= Sanjay Rawal =

Documentary filmmaker

Sanjay Rawal (born October 30, 1974) is an Indian-American documentary film director who lives in New York City. His first feature length film Food Chains premiered at the Berlin Film Festival in its Culinary Cinema Programme in 2014 and had its US premiere at the Tribeca Film Festival.
Food Chains was produced by Smriti Keshari, Eva Longoria, Eric Schlosser, and Rawal himself. Forest Whitaker narrates. Rawal was a winner of the 2015 James Beard Foundation Award for Special/Documentary for Food Chains. The film itself shared the 2016 BritDoc Documentary Impact Award.

Rawal's second movie 3100: Run and Become was released in 2018. The film was featured on a number of podcasts including Dr. Rangan Chatterjee. “Running unites us. At one point, every culture on Earth relied on running. It’s baked into our DNA,” Rawal said. The film received generally positive reviews including by Kimber Myers of the Los Angeles Times. "Rawal's well-shot film is engaging - particularly for those with an interest in running and/or meditation," she wrote. Critic Pamela Powell went further, writing "3100: Run and Become beautifully captures the heart and inspiration of all who close their eyes, take a breath, and open their hearts to life."

Rawal's third film, Gather, was released straight-to-digital in September 2020 because of the Covid-19 pandemic. It received a New York Times Critic's Pick selection. Reviewer Lovia Gyarkye wrote, "The film wonderfully weaves personal stories with archival footage that contextualizes the continued violence against Native Americans. Rawal covers a substantial amount of ground and deftly balances the dense material without losing sight of the mission driving the bigger story: Healing from generational trauma sometimes starts with just one person." The film counted Jason Momoa as an Executive Producer. Mr. Momoa promoted the film on The Daily Show with Trevor Noah. The film was awarded a James Beard Foundation Media Award on June 12, 2022, making Rawal a rare two-time winner.

Rawal was raised in northern California, where his father is a tomato breeder, and so Rawal was introduced to the agricultural industry at a young age. He began Food Chains in 2011, after witnessing the inequality in the fields of Florida. In March 2016, Rawal was thanked by the Bernie Sanders campaign for the licensing of related video footage used in the Sanders' advertisement titled "Tenemos Familias." Rawal has advocated against the power of large food monopolies and has pushed local, labor-friendly solutions to human rights abuses in the fields.

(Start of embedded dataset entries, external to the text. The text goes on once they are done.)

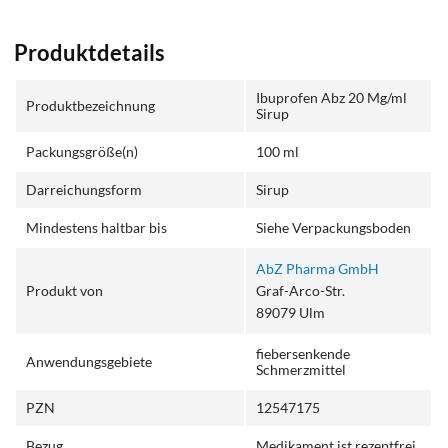
Produktdetails
Ibuprofen Abz 20 Mg/ml
Produktbezeichnung
Sirup
Packungsgröße(n)
100 ml
Darreichungsform
Sirup
Mindestens haltbar bis
Siehe Verpackungsboden
AbZ Pharma GmbH
Produkt von
Graf-Arco-Str.
89079 Ulm
fiebersenkende
Anwendungsgebiete
Schmerzmittel
PZN
12547175
Bezug
Medikament ist rezeptfrei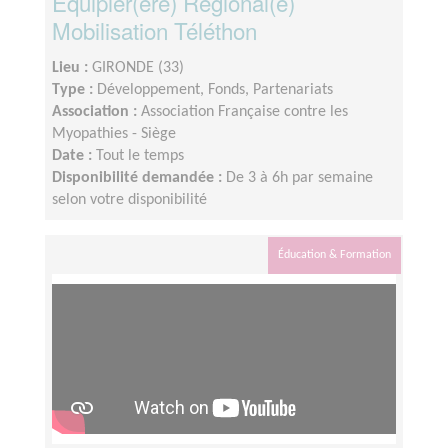
Équipier(ère) Régional(e)
Mobilisation Téléthon
Lieu :
GIRONDE (33)
Type :
Développement, Fonds, Partenariats
Association :
Association Française contre les
Myopathies - Siège
Date :
Tout le temps
Disponibilité demandée :
De 3 à 6h par semaine
selon votre disponibilité
Éducation & Formation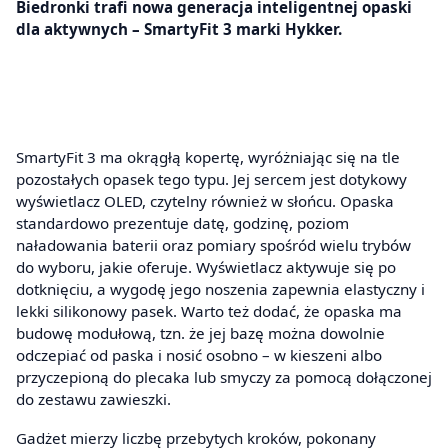
Biedronki trafi nowa generacja inteligentnej opaski
dla aktywnych – SmartyFit 3 marki Hykker.
SmartyFit 3 ma okrągłą kopertę, wyróżniając się na tle
pozostałych opasek tego typu. Jej sercem jest dotykowy
wyświetlacz OLED, czytelny również w słońcu. Opaska
standardowo prezentuje datę, godzinę, poziom
naładowania baterii oraz pomiary spośród wielu trybów
do wyboru, jakie oferuje. Wyświetlacz aktywuje się po
dotknięciu, a wygodę jego noszenia zapewnia elastyczny i
lekki silikonowy pasek. Warto też dodać, że opaska ma
budowę modułową, tzn. że jej bazę można dowolnie
odczepiać od paska i nosić osobno – w kieszeni albo
przyczepioną do plecaka lub smyczy za pomocą dołączonej
do zestawu zawieszki.
Gadżet mierzy liczbę przebytych kroków, pokonany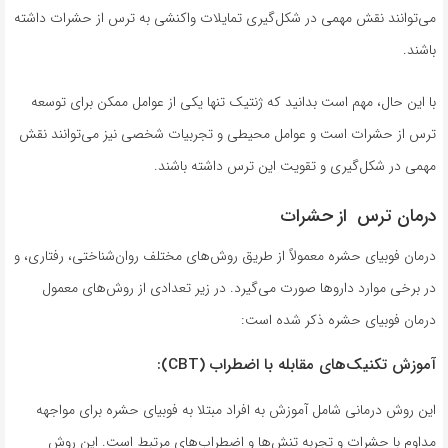
می‌توانند نقش مهمی در شکل‌گیری تمایلات واکنشی به ترس از حشرات داشته
باشند.
با این حال، مهم است بدانید که ژنتیک تنها یکی از عوامل ممکن برای توسعه
ترس از حشرات است و عوامل محیطی و تجربیات شخصی نیز می‌توانند نقش
مهمی در شکل‌گیری و تقویت این ترس داشته باشند.
درمان
ترس از حشرات
درمان فوبیای حشره معمولاً از طریق روش‌های مختلف روان‌شناختی، رفتاری، و
در برخی موارد داروها صورت می‌گیرد. در زیر تعدادی از روش‌های معمول
درمان فوبیای حشره ذکر شده است:
آموزش تکنیک‌های مقابله با اضطراب (CBT):
این روش درمانی شامل آموزش به افراد مبتلا به فوبیای حشره برای مواجهه
مداوم با حشرات و تجربه تنش‌ها و اضطراب‌های مرتبط است. این روش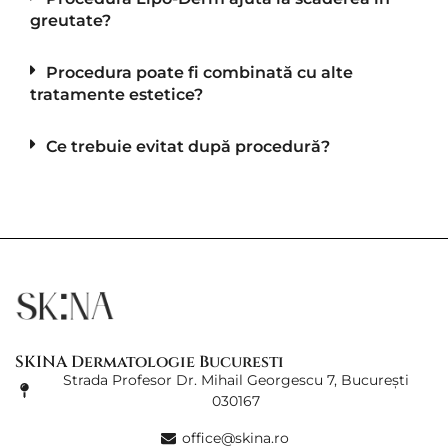
greutate?
Procedura poate fi combinată cu alte
tratamente estetice?
Ce trebuie evitat după procedură?
SKINA Dermatologie Bucuresti
Strada Profesor Dr. Mihail Georgescu 7, București
030167
office@skina.ro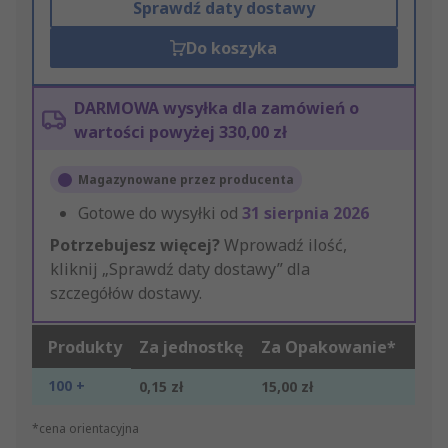
Sprawdź daty dostawy
Do koszyka
DARMOWA wysyłka dla zamówień o
wartości powyżej 330,00 zł
Magazynowane przez producenta
Gotowe do wysyłki od
31 sierpnia 2026
Potrzebujesz więcej?
Wprowadź ilość,
kliknij „Sprawdź daty dostawy” dla
szczegółów dostawy.
Produkty
Za jednostkę
Za Opakowanie*
100 +
0,15 zł
15,00 zł
*cena orientacyjna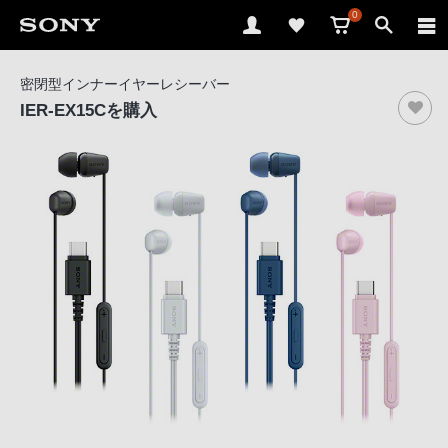
0
ソ
密閉型インナーイヤーレシーバー
ニ
IER-EX15C
を購入
ー
ス
ト
ア
で
は、
音
声
ブ
ラ
ウ
ザ
で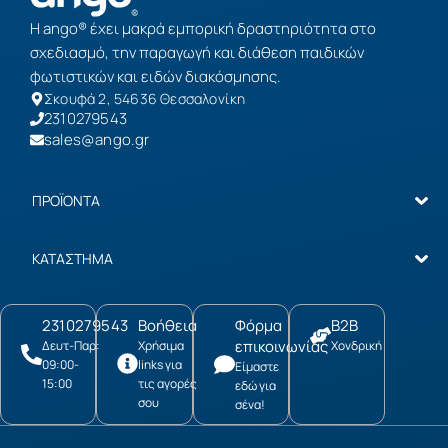
Η ango® έχει μακρά εμπορική δραστηριότητα στο
σχεδιασμό, την παραγωγή και διάθεση παιδικών
φωτιστικών και ειδών διακόσμησης.
Σκουφά 2, 54636 Θεσσαλονίκη
2310279543
sales@ango.gr
ΠΡΟΪΟΝΤΑ
ΚΑΤΑΣΤΗΜΑ
2310279543
Βοήθεια
Φόρμα
B2B
επικοινωνίας
Δευτ-Παρ:
Χρήσιμα
Χονδρική
09:00-
links για
Είμαστε
15:00
τις αγορές
εδώ για
σου
σένα!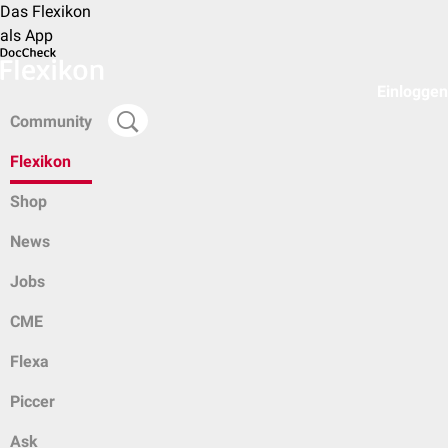
Das Flexikon
als App
Einloggen
Community
Flexikon
Shop
News
Jobs
CME
Flexa
Piccer
Ask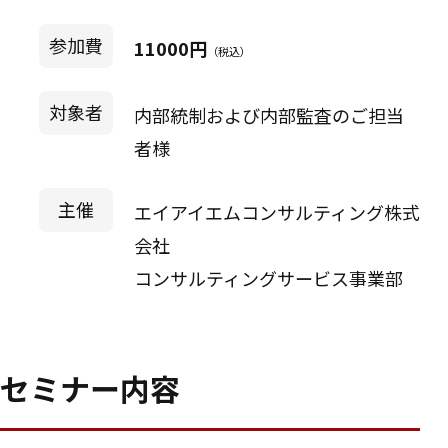
参加費
11000円
（税込）
対象者
内部統制および内部監査のご担当
者様
主催
エイアイエムコンサルティング株式
会社
コンサルティングサービス事業部
セミナー内容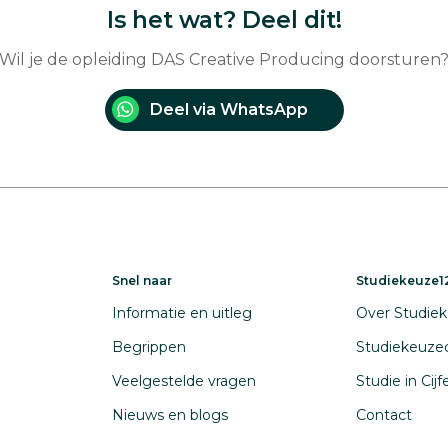
Is het wat? Deel dit!
Wil je de opleiding DAS Creative Producing doorsturen
Deel via WhatsApp
Snel naar
Studiekeuze12
Informatie en uitleg
Over Studiek
Begrippen
Studiekeuze
Veelgestelde vragen
Studie in Cij
Nieuws en blogs
Contact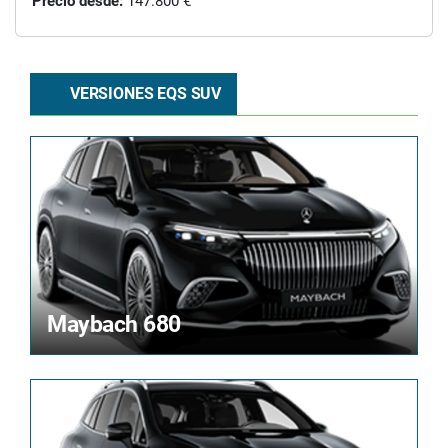
Precio desde:
147.800 €
VERSIONES EQS SUV
Maybach 680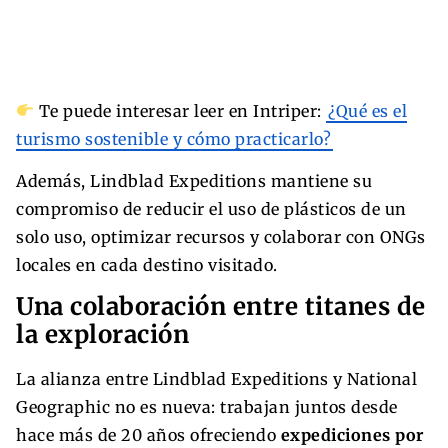
Te puede interesar leer en Intriper:
¿Qué es el
turismo sostenible y cómo practicarlo?
Además, Lindblad Expeditions mantiene su
compromiso de reducir el uso de plásticos de un
solo uso, optimizar recursos y colaborar con ONGs
locales en cada destino visitado.
Una colaboración entre titanes de
la exploración
La alianza entre Lindblad Expeditions y National
Geographic no es nueva: trabajan juntos desde
hace más de 20 años ofreciendo
expediciones por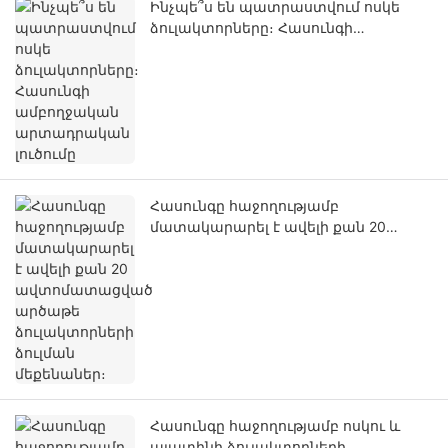
Ինչպե՞ս են պատրաստվում ոսկե
ձուլակտորները։ Հասունգի
ամբողջական արտադրական
լուծումը
Հասունգը հաջողությամբ
մատակարարել է ավելի քան 20
ավտոմատացված արծաթե
ձուլակտորների ձուլման մեքենաներ։
Հասունգը հաջողությամբ ոսկու և
պլատինի ձուլակտորների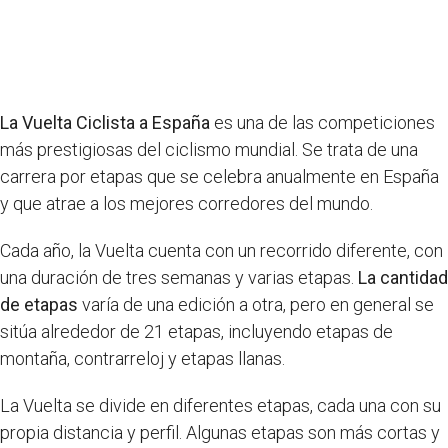
La Vuelta Ciclista a España
es una de las competiciones
más prestigiosas del ciclismo mundial. Se trata de una
carrera por etapas que se celebra anualmente en España
y que atrae a los mejores corredores del mundo.
Cada año, la Vuelta cuenta con un recorrido diferente, con
una duración de tres semanas y varias etapas.
La cantidad
de etapas
varía de una edición a otra, pero en general se
sitúa alrededor de 21 etapas, incluyendo etapas de
montaña, contrarreloj y etapas llanas.
La Vuelta se divide en diferentes etapas, cada una con su
propia distancia y perfil. Algunas etapas son más cortas y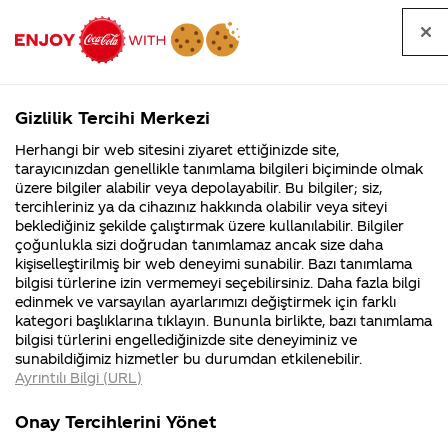
Tüm
Arama
Anasayfa
Haberler
Kapat
sorular
yap
Gizlilik Tercihi Merkezi
Arama yap
Herhangi bir web sitesini ziyaret ettiğinizde site,
Anasayfa
Sorular
Soru detayları
tarayıcınızdan genellikle tanımlama bilgileri biçiminde olmak
üzere bilgiler alabilir veya depolayabilir. Bu bilgiler; siz,
Coca-
Coca-
Kategori
Coca-Cola
Coca cola
Çekilişe
tercihleriniz ya da cihazınız hakkında olabilir veya siteyi
Cola'nın
Cola’yı
nerenin
İsrail malı mı
Filistin'de
kim
beklediğiniz şekilde çalıştırmak üzere kullanılabilir. Bilgiler
malı?
Yani ...
fabr...
buldu?
çoğunlukla sizi doğrudan tanımlamaz ancak size daha
katılabilmek
kişiselleştirilmiş bir web deneyimi sunabilir. Bazı tanımlama
Kurumsal
Kamp
bilgisi türlerine izin vermemeyi seçebilirsiniz. Daha fazla bilgi
için bilgilerimi
edinmek ve varsayılan ayarlarımızı değiştirmek için farklı
4355 Soru
90 Soru
kategori başlıklarına tıklayın. Bununla birlikte, bazı tanımlama
eksiksiz
Coca-Cola
Kampany
bilgisi türlerini engellediğinizde site deneyiminiz ve
Şirketi
hakkınd
sunabildiğimiz hizmetler bu durumdan etkilenebilir.
hakkında
ettikleri
giriyorum fakat
Ayrıntılı Bilgi (URL)
merak
Kampan
ettikleriniz.
koşulları
Kurumsal
Ka
çekilişe katil
Fabrikalarımız,
kampany
Onay Tercihlerini Yönet
sertifikalarımız,
tarihleri
4355 Soru
90 S
faaliyet
temini v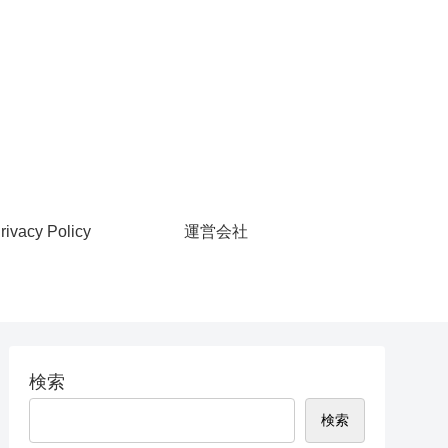
rivacy Policy
運営会社
検索
検索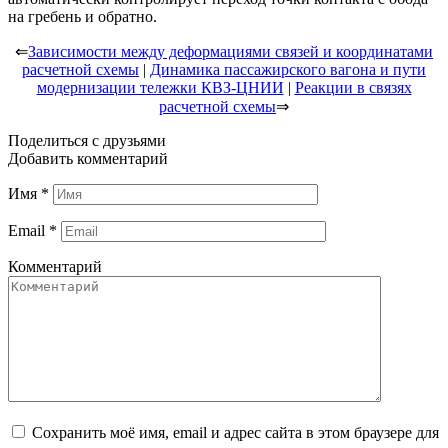
на гребень и обратно.
⇐
Зависимости между деформациями связей и координатами
расчетной схемы
|
Динамика пассажирского вагона и пути
модернизации тележки КВЗ-ЦНИИ
|
Реакции в связях
расчетной схемы
⇒
Поделиться с друзьями
Добавить комментарий
Имя
*
Email
*
Комментарий
Сохранить моё имя, email и адрес сайта в этом браузере для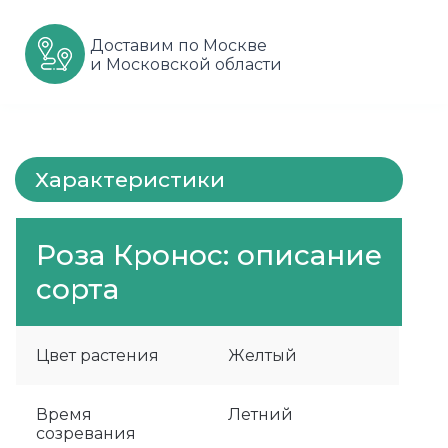
Шарафуга
Смородина
Сиреневые
Доставим по Москве
и Московской области
Шелковица
Сортовые
Спрей
Яблони
Черника
Флорибунда
Шиповник
Чайно гибридные
Характеристики
Шрабы
Роза Кронос: описание
Штамбовые
сорта
Цвет растения
Желтый
Время
Летний
созревания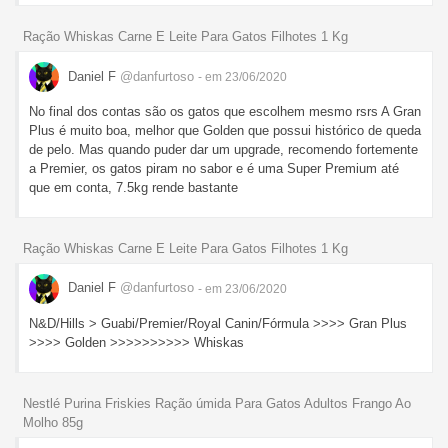
Ração Whiskas Carne E Leite Para Gatos Filhotes 1 Kg
Daniel F
@danfurtoso
- em 23/06/2020
No final dos contas são os gatos que escolhem mesmo rsrs A Gran
Plus é muito boa, melhor que Golden que possui histórico de queda
de pelo. Mas quando puder dar um upgrade, recomendo fortemente
a Premier, os gatos piram no sabor e é uma Super Premium até
que em conta, 7.5kg rende bastante
Ração Whiskas Carne E Leite Para Gatos Filhotes 1 Kg
Daniel F
@danfurtoso
- em 23/06/2020
N&D/Hills > Guabi/Premier/Royal Canin/Fórmula >>>> Gran Plus
>>>> Golden >>>>>>>>>> Whiskas
Nestlé Purina Friskies Ração úmida Para Gatos Adultos Frango Ao
Molho 85g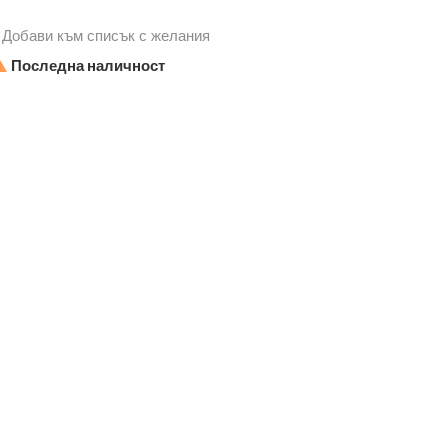
Добави към списък с желания

Последна наличност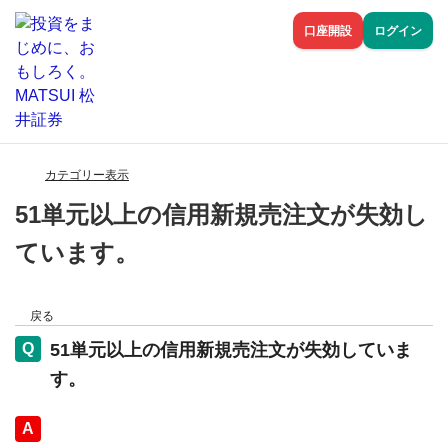
口座開設
ログイン
カテゴリー表示
51単元以上の信用新規売注文が失効し
ています。
戻る
51単元以上の信用新規売注文が失効していま
す。
回答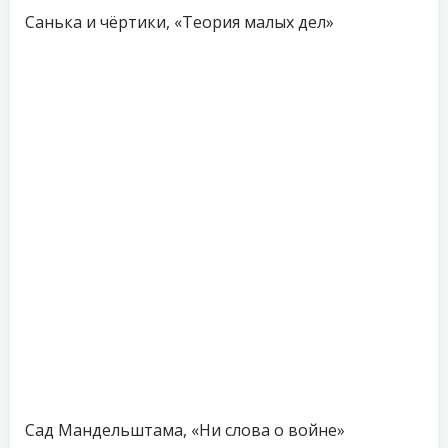
Санька и чёртики, «Теория малых дел»
Сад Мандельштама, «Ни слова о войне»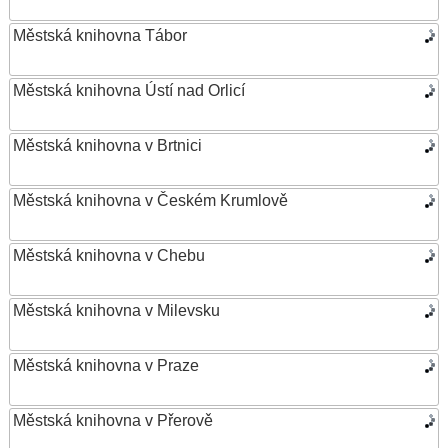
Městská knihovna Tábor
Městská knihovna Ústí nad Orlicí
Městská knihovna v Brtnici
Městská knihovna v Českém Krumlově
Městská knihovna v Chebu
Městská knihovna v Milevsku
Městská knihovna v Praze
Městská knihovna v Přerově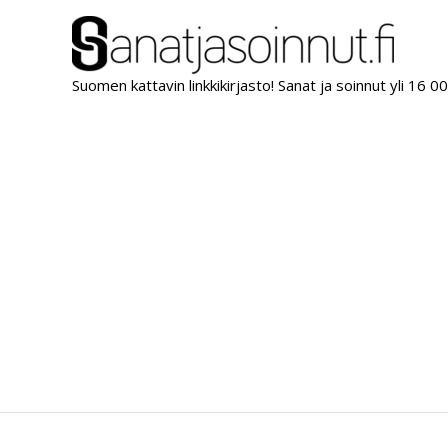
Siirry
sisältöön
Suomen kattavin linkkikirjasto! Sanat ja soinnut yli 16 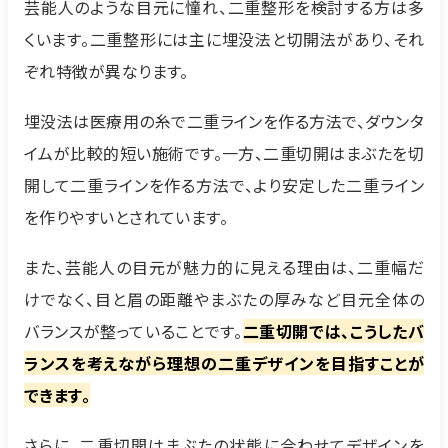
芸能人のような目元に憧れ、二重整形を検討する方は多
くいます。二重整形には主に埋没法と切開法があり、それ
ぞれ特徴が異なります。
埋没法は医療用の糸で二重ラインを作る方法で、ダウンタ
イムが比較的短い施術です。一方、二重切開はまぶたを切
開して二重ラインを作る方法で、より安定した二重ライン
を作りやすいとされています。
また、芸能人の目元が魅力的に見える理由は、二重幅だ
けでなく、目と眉の距離やまぶたの厚みなど目元全体の
バランスが整っていることです。
二重切開では、こうしたバ
ランスを考えながら理想の二重デザインを目指すことが
できます。
さらに、二重切開はまぶたの状態に合わせてデザインを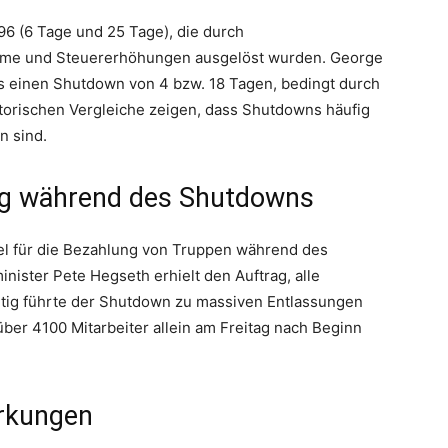
96 (6 Tage und 25 Tage), die durch
mme und Steuererhöhungen ausgelöst wurden. George
s einen Shutdown von 4 bzw. 18 Tagen, bedingt durch
storischen Vergleiche zeigen, dass Shutdowns häufig
n sind.
g während des Shutdowns
tel für die Bezahlung von Truppen während des
nister Pete Hegseth erhielt den Auftrag, alle
itig führte der Shutdown zu massiven Entlassungen
ber 4100 Mitarbeiter allein am Freitag nach Beginn
rkungen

Rawal's second short documentary film, Challenging Impossibility, premiered at the 2011 Tribeca Film Festival and played in nearly 70 more. It won awards at several film festivals including at the Atlanta Shortsfest. His first film of any kind Ocean Monk won the Best Documentary Short Award at the 2010 St. Louis International Film Festival.

Prior to becoming a filmmaker, Rawal was deeply involved with international development and ran projects in over 40 nations. He worked on projects with celebrities like Wyclef Jean and Donna Karan. Rawal was also engaged in activism regarding peace, security, and women's issues—serving on the first men's committee for V-Day.

Much of his work has been inspired by his spiritual teacher Sri Chinmoy and he has edited and published books by this leader—including America the Beautiful, which was read as an audiobook by Richard Dreyfuss as well as Guru Marathon, published by District Vision.

Sanjay is also a national-class Master's long-distance runner. He was first in the US half-marathon championship in 2023 for the Men's 45-49 category.